Designed in partnership with JCY Architects and Urban Planners, Billard Leece Partnership, with HKS Inc and John Holland, the facility has been considered from a child’s perspective.
Driving along Winthrop Avenue, the animated lighting of artist Stuart Green’s “fizz” sculpture and the green façade instantly identifies the children’s hospital as a visual wonderland for families.
Vast areas of north facing glass enable the patients and their families to catch a glimpse of the sculpted forms, artwork and play areas surrounding the hospital, all designed to reduce the anxiety of the child in the environment.
The design team’s starting point was to anchor the Hospital in its unique surroundings. The nearby flora and fauna of King’s Park inspired a concept for the building based on petals and a stem.
“The composition of the building is directly inspired by nature. The elegant floral forms of Kings Park have been key in the general, shaping of the building and the curvaceous sculptural forms carry through the general theme of the architecture.
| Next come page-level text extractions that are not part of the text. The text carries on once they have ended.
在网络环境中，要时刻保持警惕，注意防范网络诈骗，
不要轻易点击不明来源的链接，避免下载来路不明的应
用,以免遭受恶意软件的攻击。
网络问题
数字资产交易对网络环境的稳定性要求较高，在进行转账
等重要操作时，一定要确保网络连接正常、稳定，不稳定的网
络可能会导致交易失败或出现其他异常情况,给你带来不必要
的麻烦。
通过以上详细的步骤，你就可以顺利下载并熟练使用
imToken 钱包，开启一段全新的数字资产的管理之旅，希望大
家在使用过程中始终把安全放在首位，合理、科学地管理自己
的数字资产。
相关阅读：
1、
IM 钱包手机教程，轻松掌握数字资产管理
The design has a gentle flow which adds to its humanity and sense of welcome”, said Cox Architecture Director Fernando Faugno.
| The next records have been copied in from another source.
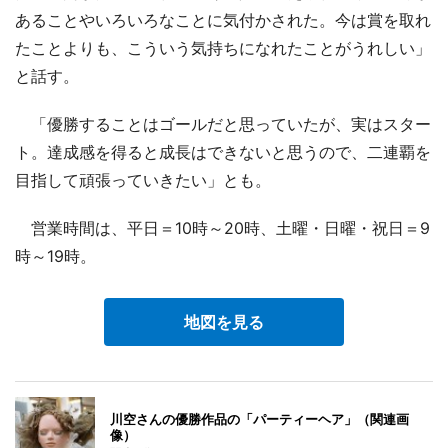
あることやいろいろなことに気付かされた。今は賞を取れ
たことよりも、こういう気持ちになれたことがうれしい」
と話す。
「優勝することはゴールだと思っていたが、実はスター
ト。達成感を得ると成長はできないと思うので、二連覇を
目指して頑張っていきたい」とも。
営業時間は、平日＝10時～20時、土曜・日曜・祝日＝9
時～19時。
地図を見る
川空さんの優勝作品の「パーティーヘア」（関連画
像）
“Embedded in the organic structure of “stem and petals”, the arrangement of the building emerges as a fluid, connected, sculptural piece.
“The fanning petals house the children’s ward, maximising natural light and views to the south and east. Each petal offers every room natural light and vistas to sky and land.
“The meandering ‘stem’ connects the petals and forms a primary movement gallery through the building. Filled with activity and light, the gallery becomes the social spine of the project, connecting all its diverse array of functions and activities.”
Mark Mitchell of Billard Leece Partnership said “The form also emerges from an ideal layout for patient observation.”
“Open centres to the building generally afford the perimeter for patients’ and families’ use, and the central area of each of the wings are more open for staff to observe, work and provide support across the unit. So the two concepts came together pretty nicely from a form optimisation perspective.”
The new Children’s Hospital is among the best in the world, and yet is uniquely Western Australian.